National Housing Controls Would Shrink Supply of Affordable Housing

COMMENTARY Housing

National Housing Controls Would Shrink Supply of Affordable Housing

Mar 6, 2020 2 min read
COMMENTARY BY
Joel Griffith

Research Fellow, Thomas A. Roe Institute

Joel is a Research Fellow in the Thomas A. Roe Institute for economic policy studies at The Heritage Foundation.
Would federal control of the private home rental market make housing more affordable? Sen. Bernard Sanders of Vermont seems to think so. Mint Images/Getty Images

Key Takeaways

A key element of this “Housing for All” proposal is to establish a national rent-control program.

For the last 20 years, rental costs have increased at a greater pace than inflation. Nationally, rental costs increased 36% in just the last decade.

Artificially depressing rents and handcuffing property managers does nothing to solve the affordable housing problem.

Would federal control of the private home rental market make housing more affordable? Sen. Bernard Sanders of Vermont seems to think so.

A key element of his “Housing for All” proposal is to establish a national rent-control program. It would prohibit landlords from increasing rents more than 3% annually or 1.5 times the rate of inflation, whichever is higher. The only way landlords would be able to exceed these limits is to demonstrate to the satisfaction of federal bureaucrats that they have made “significant capital improvements” that would justify a larger increase.

The rent-control component is just the start of federal intervention in the rental market. The Vermont socialist also proposes a 25% tax on house flipping, a 2% property tax on vacant properties, and steep curbs on evictions—plus a myriad of other restrictions.

Unfortunately, this plan embraces some of the worst local policies already in existence. And experience with those policies demonstrates that they wind up shrinking the supply of housing—harming both renters and property owners.

Many see rent control as a quick fix for a long-term problem. For the last 20 years, rental costs have increased at a greater pace than inflation. Nationally, rental costs increased 36% in just the last decade.
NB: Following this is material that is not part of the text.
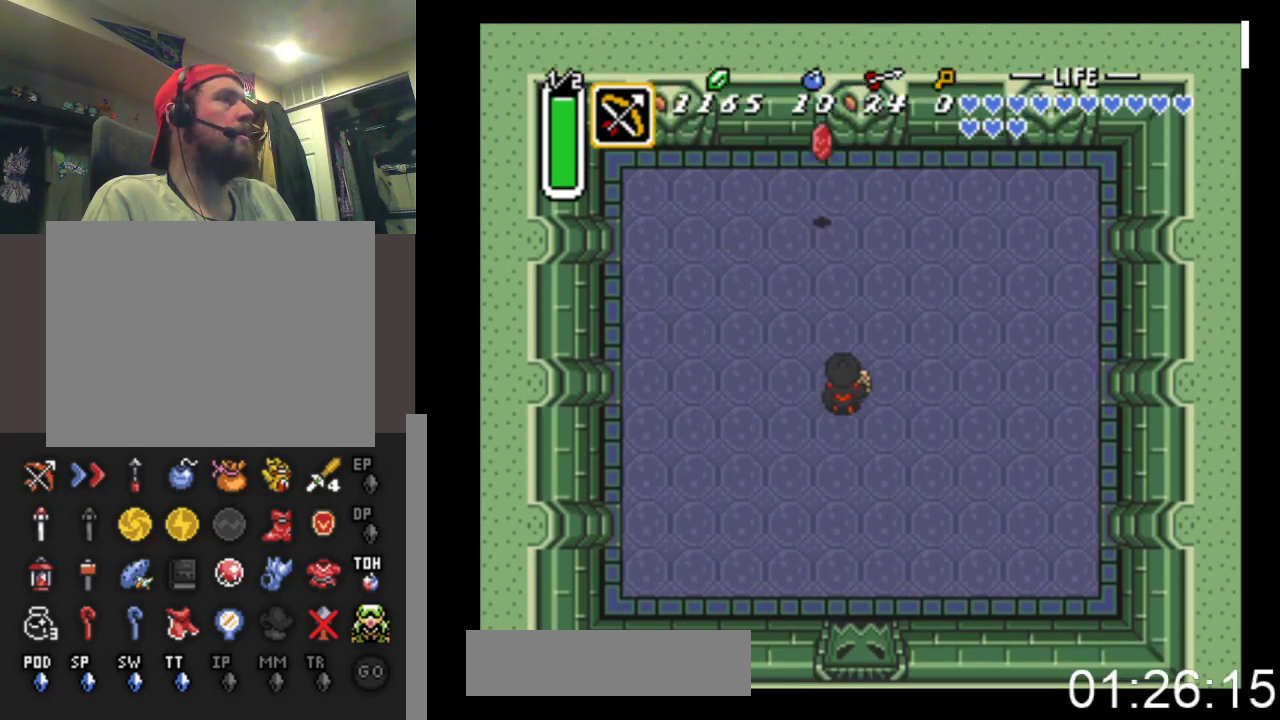
{"buttons": ["DPAD_UP"], "events": [[367, "DPAD_LEFT", "down"], [500, "DPAD_LEFT", "up"]]}
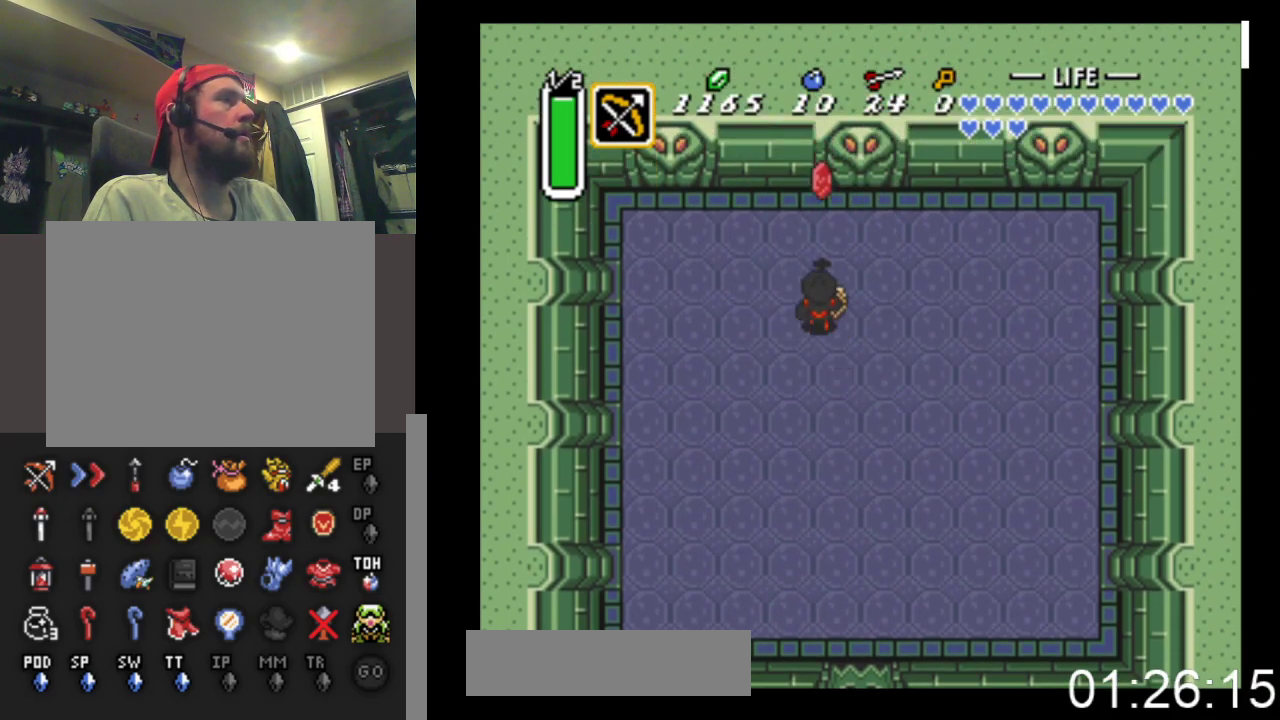
{"buttons": ["DPAD_DOWN"], "events": [[333, "DPAD_UP", "up"], [500, "DPAD_DOWN", "down"]]}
Some urban areas have experienced far steeper jumps in rent. For instance, rental costs in the Seattle metro area jumped 55% over the last decade. And rents in the largely rent-controlled San Francisco metro area soared 57%—both nearly triple the overall rate of inflation.

Stringent zoning restrictions, density limitations, and aggressive environmental regulation limit the supply of housing while increasing the costs of construction.

Regulations often account for more than 30% of the costs of rental housing construction, a reality that rental and ownership costs must reflect. Reforming land-use laws—in effect, increasing supply—would be a big step in the right direction. With increased supply, rental prices could plateau or even decline.

Rather than ease pressure, rent control compounds the problem of affordability. It does nothing to make housing less costly to build while having the perverse effect of shrinking future supply by deterring new construction and giving landlords fewer incentives to spend on upkeep and remodeling.

As far back as 1965, Gunnar Myrdal, one of the visionaries behind Sweden’s welfare state, warned, “Rent control has in certain Western countries constituted, maybe, the worst example of poor planning by governments lacking courage and vision.” Economics professor Assar Lindbeck, Myrdal’s fellow Swede, cautioned in 1972, “In many cases rent control appears to be the most efficient technique presently known to destroy a city—except for bombing.”

In 1989, Vietnam’s leadership linked the abject condition of Hanoi’s housing directly to rent control. Then-Foreign Minister Nguyen Co Thach said, “The Americans couldn’t destroy Hanoi, but we have destroyed our city by very low rents. We realized it was stupid and that we must change policy.”

Government intrusion in the housing market—whether motivated by good intentions, blatant political maneuvering, or a raw appetite for power—has stoked an affordability crisis. Layering on even more intervention would only add fuel to the fire.

Artificially depressing rents and handcuffing property managers does nothing to solve the affordable housing problem. Forcing the entire nation to model Portland, New York City, and San Francisco will only force renters to live in more dilapidated conditions and dampen interest in building additional units.

Beyond these quite practical problems associated with rent control lies an even larger issue. This kind of heavy-handed intervention in the rental market is nothing less than an assault on fundamental private-property rights.